Unlike humanity, Fear and all the rest like him have no governors or presidents or kings. They’re ruled by their own natures, which are hardwired into their every pore, vein, eyelash. And Emotions are not alone in their purpose. There is a design for every single thing. There is a being for Light, Song, Wind, Grass, Life, and Death. Winter, Spring, Fall. The Elements and the Seasons. They are part of our world and apart from it. They exist on another plane, spiritlike creatures that humans can’t hear or see … unless they’re strange, like me. There doesn’t seem to be a limit on how many places they can be at once.

Some of these creatures I’ve met. Most I haven’t. So every time I see an out-of-place being out in the fields, as I do now, I wonder who I’m looking at. It’s dark out, and there’s a thick mist. The figure walks with purpose through the crops, hands outspread. Fog again?

After a few moments, the stranger in the field vanishes, finished with whatever he or she set out to do. I pull my gaze from the window and try to focus on the conversation. Something about football, I think. Friday night. My brother is home for the weekend, as he usually is; he works at Fowler’s Grocery in town until he goes back to college on Mondays. I’m quiet—I think my parents prefer it this way—and keep my head down, studying the patterns in the flowered tablecloth as I pick at my food. Corn and potatoes and pork. Yellow, white, pink.

“Liz, you haven’t said a word all night,” my brother says suddenly, and when I look up, his gaze is gentle, encouraging. Even though he probably thinks I’m weird, like the rest of the town, Charles is kind to me.

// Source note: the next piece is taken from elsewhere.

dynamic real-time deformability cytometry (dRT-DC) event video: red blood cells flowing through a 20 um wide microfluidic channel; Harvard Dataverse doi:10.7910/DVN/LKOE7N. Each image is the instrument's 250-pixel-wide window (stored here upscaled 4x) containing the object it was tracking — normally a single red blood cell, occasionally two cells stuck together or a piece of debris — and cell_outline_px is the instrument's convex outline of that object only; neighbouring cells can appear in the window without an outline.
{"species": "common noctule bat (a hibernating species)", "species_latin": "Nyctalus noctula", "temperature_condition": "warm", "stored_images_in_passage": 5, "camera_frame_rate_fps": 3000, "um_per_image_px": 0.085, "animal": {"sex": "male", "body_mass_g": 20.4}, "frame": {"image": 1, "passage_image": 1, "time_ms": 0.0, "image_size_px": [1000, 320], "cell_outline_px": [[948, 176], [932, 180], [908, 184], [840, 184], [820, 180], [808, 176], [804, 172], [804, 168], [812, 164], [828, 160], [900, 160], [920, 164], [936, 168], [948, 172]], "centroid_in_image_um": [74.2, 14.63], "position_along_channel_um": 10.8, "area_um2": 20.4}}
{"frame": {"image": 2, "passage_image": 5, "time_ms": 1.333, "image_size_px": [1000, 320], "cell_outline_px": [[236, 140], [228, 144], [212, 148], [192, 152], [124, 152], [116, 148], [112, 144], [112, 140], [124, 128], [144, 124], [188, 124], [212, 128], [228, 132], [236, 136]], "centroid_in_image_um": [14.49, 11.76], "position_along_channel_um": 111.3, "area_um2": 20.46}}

Something is off about him tonight, though. I sense it, and I probe Charles’ expression. I suspect it has something to do with school; he told me he’s been having trouble with his classes. I notice the way his hands shake slightly as he lifts his glass, the way his eyes dart to Dad and back to his plate again nervously. Apprehension is behind him, resting his hand on my brother’s shoulder. The Emotion pays me no mind.

“I have nothing to say, thanks,” I murmur. I’ve been watching the situation and I have no intention of taking part in it. If Charles has bad news, Tim—Dad—will need someone to take his anger out on later. Because Charles is the favorite child by far, I know it won’t be him. Instinct urges me to be as invisible as possible until the inevitable storm hits.